Кузнец вынул из пальцев Мартынова окурок, отнес его и свой окурок в коридор, выбросил их там куда-то, вернулся, сел на свою койку.
— Что тебе ответить?.. Как в таких случаях говорится: не созрел политически.
— Это ты брось. Политически ты, вероятно, и пять лет назад был такой уже, как сейчас. Давай рассказывай откровенно.
— Откровенно?..
У кузнеца было характерное лицо: длинное, горбоносое, с острыми скулами и впалыми щеками. Черные усы он подстригал щеткой. Глаза щурил, словно все время смотрел на огонь.
— Главная причина, Илларионыч, почему не подавал долго в партию, — малограмотный я. Три зимы походил в школу — вот и вся моя наука. Прочитать книжку могу и пойму все, что написано, ежели русскими словами, без этих всяких ситоуций, а пишу как курица лапой. Дюже некрасивый у меня почерк.
— Значит, первая причина — плохой почерк?
— Да. Глянь на руку. — Тихон Кондратьевич показал растопыренную огромную пятерню. — Руки у меня возле горна задубели, мне карандаш в пальцах удержать все одно, что тебе блоху кузнечными клещами поймать. Думаю: вступлю в партию, поставят меня на должность, как же я с таким почерком бумажки буду подписывать? Людям на смех.
— Разве обязательно как в партию, так и на должность?
— Да так оно выходило, что вроде бы обязательно. Глядишь: кто ни вступит из наших сельчан в партию, всех на должность определяют. Того в сельпо, того в заготовители, того в сельсовет, того в дорожные начальники. А я на должность не стремлюсь, мне мое ремесло нравится, ничего в жизни другого не надо, был бы порядок в колхозе да платили бы хорошо по трудодням. В партию мне желательно, а на должность не хочу. Но думаю, значит, у них так заведено. Вступлю — и могут мне приказать в порядке партийной дисциплины: бросай свое горно, бери-ка портфель. А мне он ни к чему, портфель. Я не лезу в начальники. Потом уже один член партии, Филипп Касьяныч, которого у нас сейчас председателем выбрали, объяснил мне: нету такой установки, чтобы обязательно всех коммунистов распихивать по канцеляриям; это, мол, тут наши писарчуки сами такое развели. Гнушаются простой крестьянской работой, хоть яйца собирать с кошелкой по селу, лишь бы не в бригаде работать. Вот, значит, по нежеланию выдвижения в начальство не подавал я долгое время в партию.
— Одна причина. А еще?
— А еще, по-честному сказать тебе, Илларионыч, как завелась у нас в колхозе эта грабиловка, да смотришь — и половина коммунистов замешана там, вот тут-то и отшибло нас, многих, которые, может, давно бы уже были в партии. Думаешь: напишу я заявление, а кому его подавать? Чайкину в руки, этому губошлепу с гитарой, что все полы в хатах каблуками попробивал? А кто будет принимать, голосовать? Голубчик, Трапезников? Нет, повременю…
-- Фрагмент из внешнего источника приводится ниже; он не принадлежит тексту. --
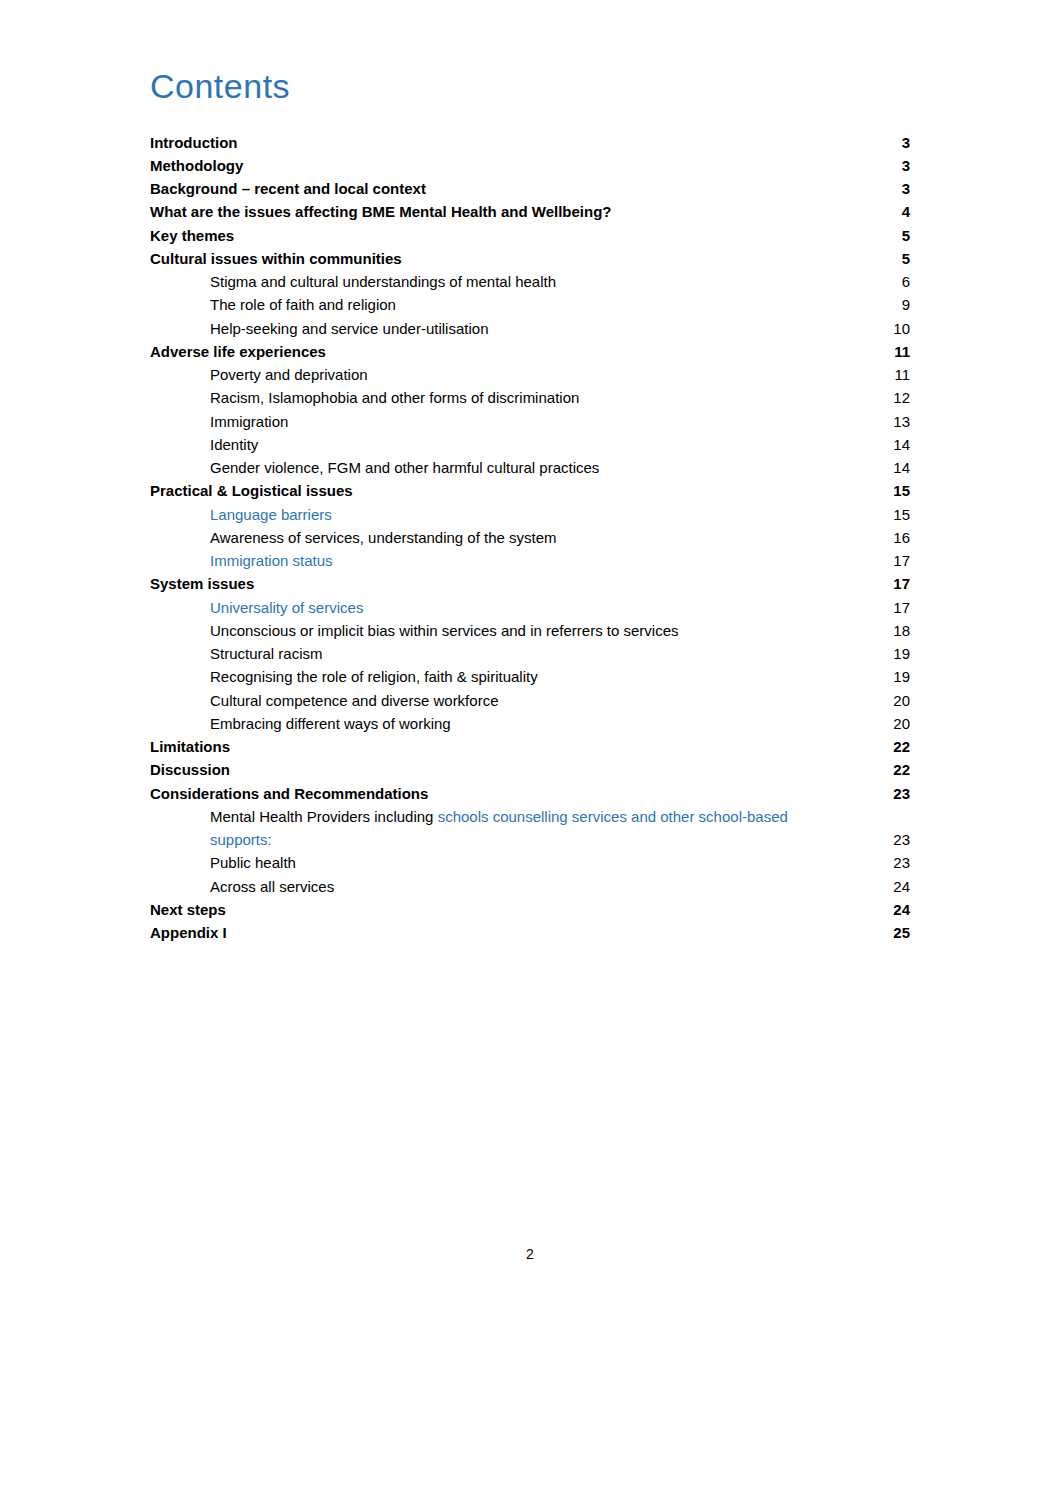Contents
Introduction 3
Methodology 3
Background – recent and local context 3
What are the issues affecting BME Mental Health and Wellbeing? 4
Key themes 5
Cultural issues within communities 5
Stigma and cultural understandings of mental health 6
The role of faith and religion 9
Help-seeking and service under-utilisation 10
Adverse life experiences 11
Poverty and deprivation 11
Racism, Islamophobia and other forms of discrimination 12
Immigration 13
Identity 14
Gender violence, FGM and other harmful cultural practices 14
Practical & Logistical issues 15
Language barriers 15
Awareness of services, understanding of the system 16
Immigration status 17
System issues 17
Universality of services 17
Unconscious or implicit bias within services and in referrers to services 18
Structural racism 19
Recognising the role of religion, faith & spirituality 19
Cultural competence and diverse workforce 20
Embracing different ways of working 20
Limitations 22
Discussion 22
Considerations and Recommendations 23
Mental Health Providers including schools counselling services and other school-based supports: 23
Public health 23
Across all services 24
Next steps 24
Appendix I 25
2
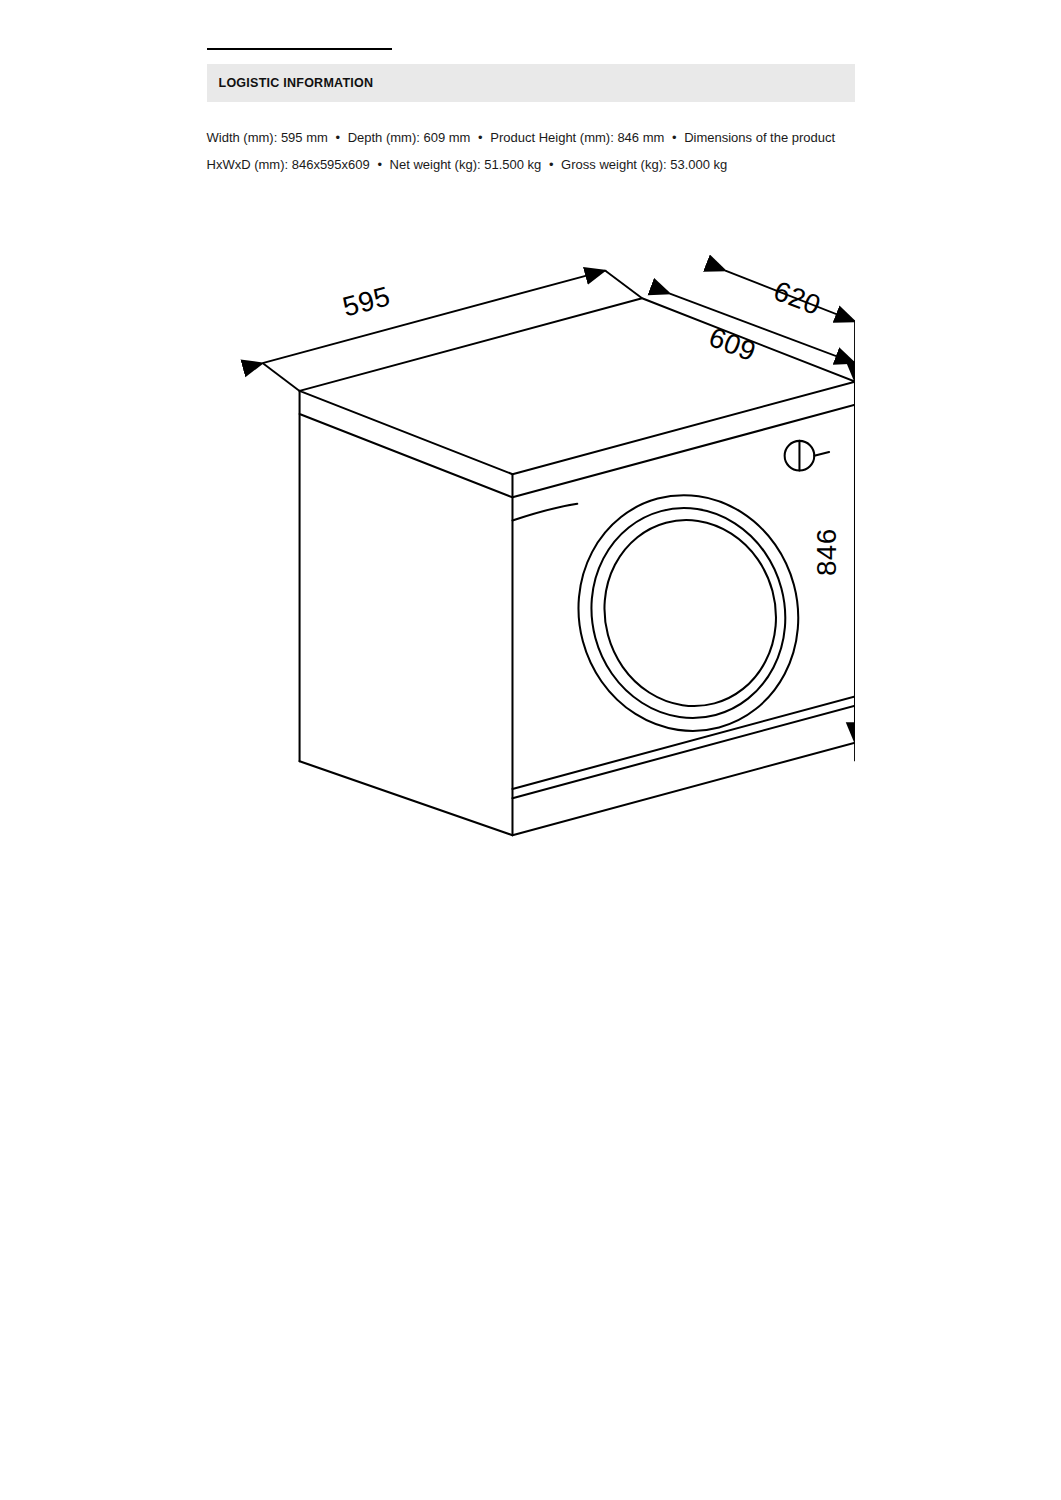LOGISTIC INFORMATION
Width (mm): 595 mm • Depth (mm): 609 mm • Product Height (mm): 846 mm • Dimensions of the product HxWxD (mm): 846x595x609 • Net weight (kg): 51.500 kg • Gross weight (kg): 53.000 kg
595 609 620 846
Тихон Кондратьевич подсел поближе к Мартынову, в плетеное кресло, взял у него еще папиросу.
— Говорят, Илларионыч, чужая душа — потемки. Человека узнать — пуд соли надо с ним съесть. В больших городах, конечно. Там бывает и так: работают двое в одном цеху, на работе каждый день встречаются, и за всю жизнь друг у дружки дома не побывают, не знают даже, где кто живет. А у нас в деревне все на виду: и как работает человек, и что у него дома делается, и какое к людям отношение — все нам известно. Вот расскажу тебе про Егора Трапезникова, этого самого, что исключили у нас из партии.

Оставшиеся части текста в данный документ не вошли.